→ Source text
APTA President and Chief Executive Officer Paul Skoutelas issued a statement last week after a White House representative outlined a plan at the U.S. Conference of Mayors that called for cutting existing funding for public transit infrastructure to pay for a national infrastructure program.

"This is not only disappointing, it is short-sighted and counterproductive," said Skoutelas, adding that the proposed reductions would harm the U.S. economy and communities of all sizes.

"As it stands now, America is severely under-investing in public transportation," he said. "The American Society of Civil Engineers rates public transit infrastructure a D minus, which is the lowest of any category in their surface transportation report card. These proposed cuts would make the industry's existing $90 billion of state-of-good-repair gap even worse."

Skoutelas noted that Congress rejected the Trump administration's proposed reductions in the 2018 budget, which included cuts to the Federal Transit Administration, Capital Investment Grants, the Transportation Investment Generating Economic Recovery program and Amtrak.

Congress also supported all those programs when it passed the Fixing America's Surface Transportation (FAST) Act, which authorized federal funding of surface transportation through fiscal-year 2020, Skoutelas noted.

"We call on the administration and Congress to identify serious, new and sustainable funding to strengthen and grow our transportation infrastructure – not cut it," he said.

President Trump is expected to include remarks on his long-awaited infrastructure proposal during tomorrow's State of the Union address.

→ Supplied entries
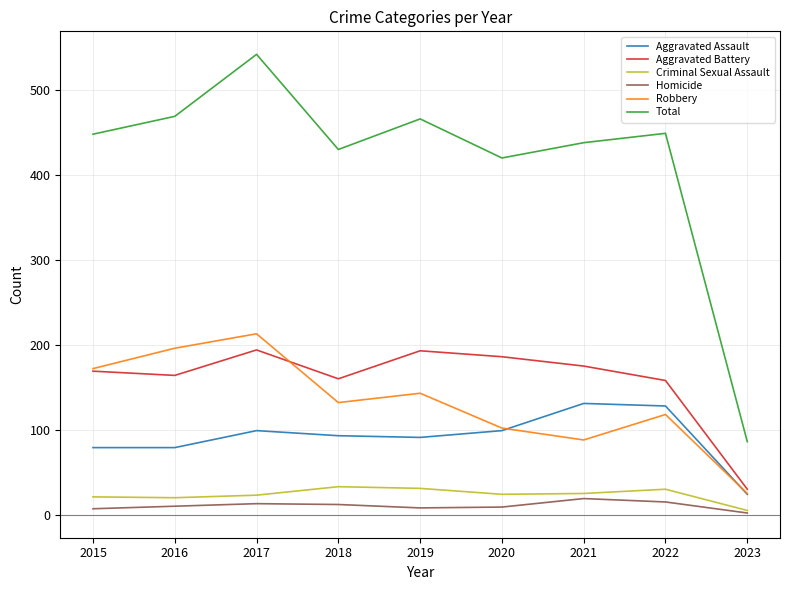

True or false: Total and Criminal Sexual Assault intersect in this chart.

False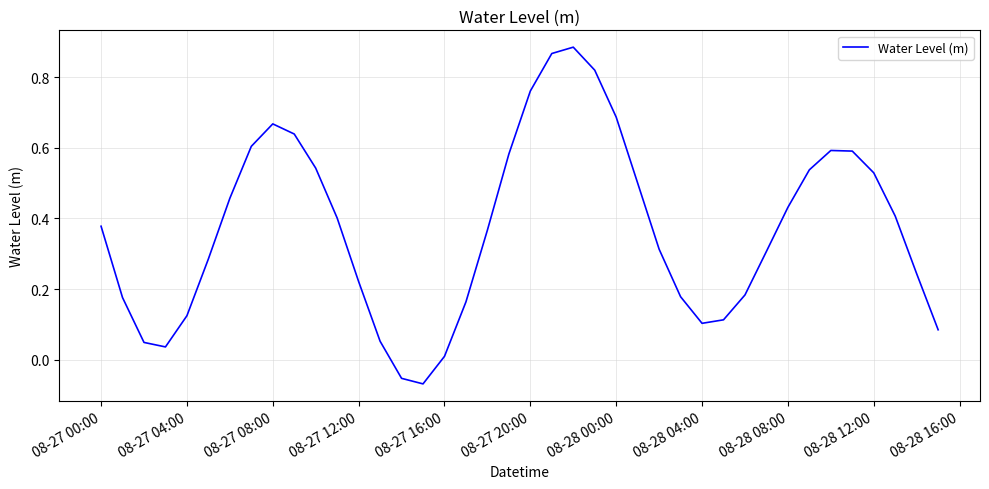

How many interior local valleys (lower than both neighbors) does the data have?

3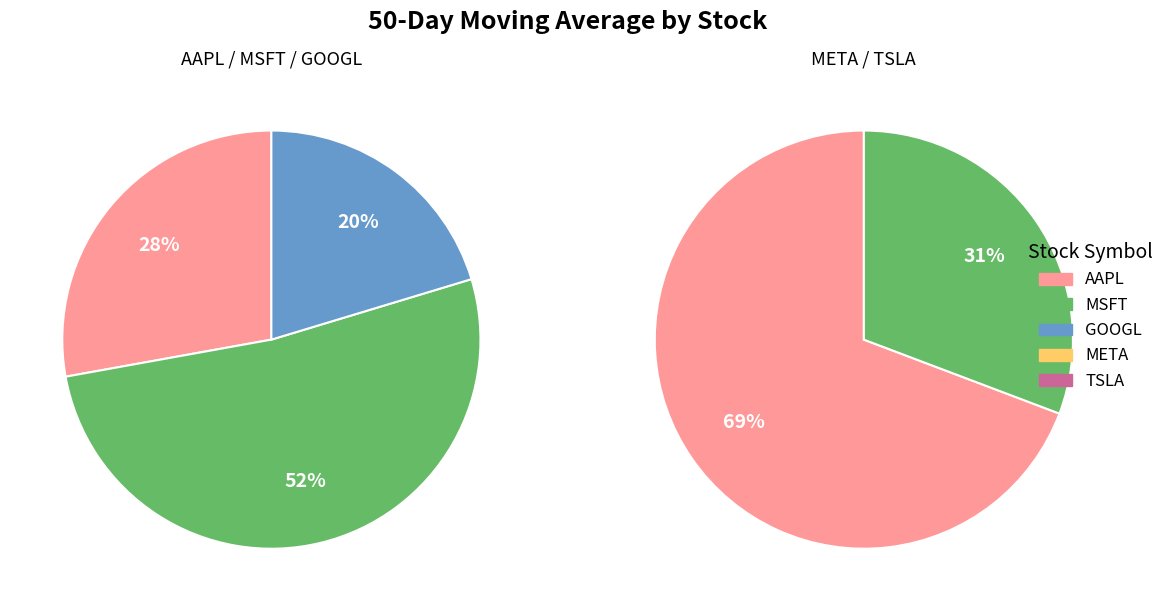

What is the largest slice in the pie chart?

META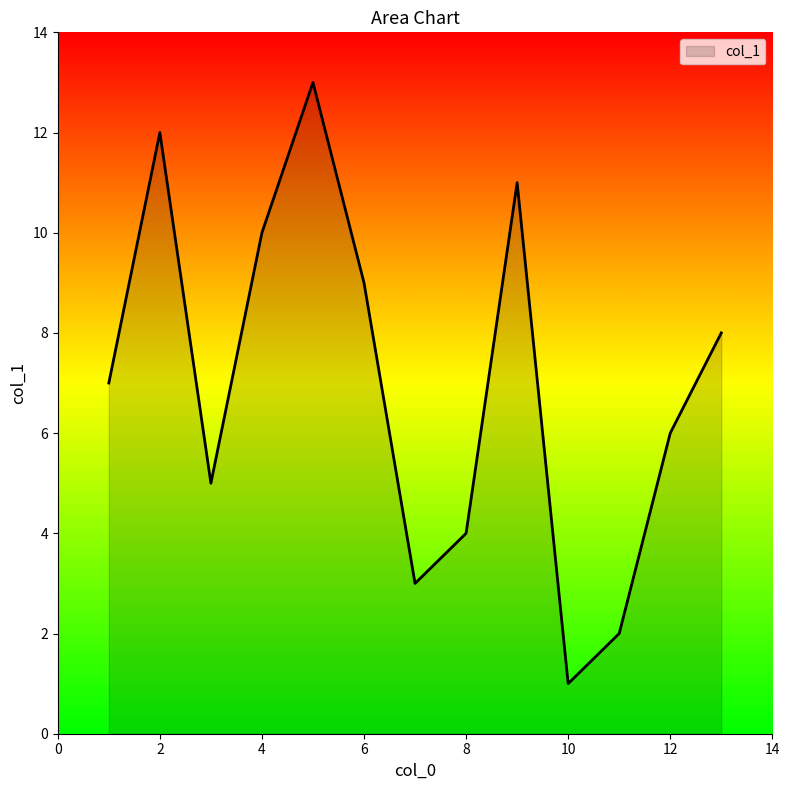

What is the difference between the maximum and minimum values?

12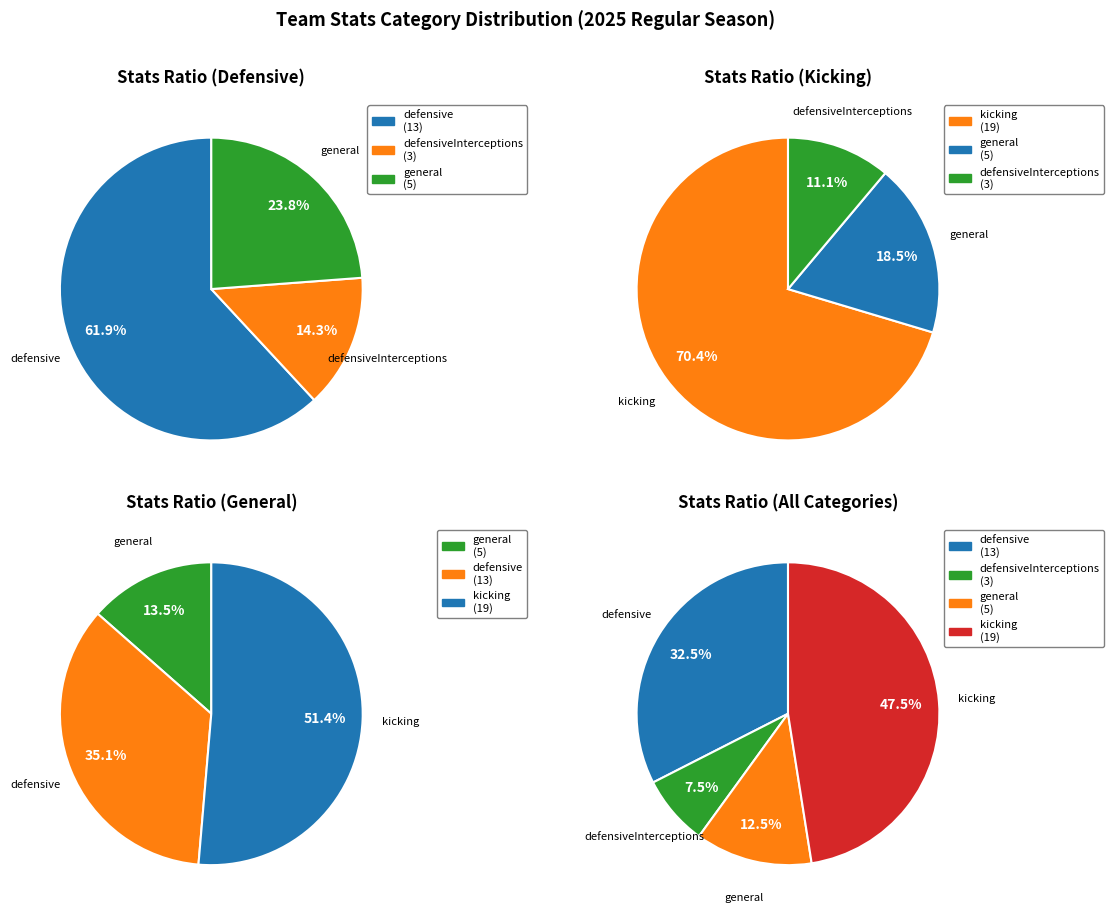

What is the smallest slice in the pie chart?

defensiveInterceptions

→ What is being asked
Reproduce verbatim the part of the transit funding article starting at "Skoutelas noted that" and ending at "the Union address.".

→ Task response
Skoutelas noted that Congress rejected the Trump administration's proposed reductions in the 2018 budget, which included cuts to the Federal Transit Administration, Capital Investment Grants, the Transportation Investment Generating Economic Recovery program and Amtrak.

Congress also supported all those programs when it passed the Fixing America's Surface Transportation (FAST) Act, which authorized federal funding of surface transportation through fiscal-year 2020, Skoutelas noted.

"We call on the administration and Congress to identify serious, new and sustainable funding to strengthen and grow our transportation infrastructure – not cut it," he said.

President Trump is expected to include remarks on his long-awaited infrastructure proposal during tomorrow's State of the Union address.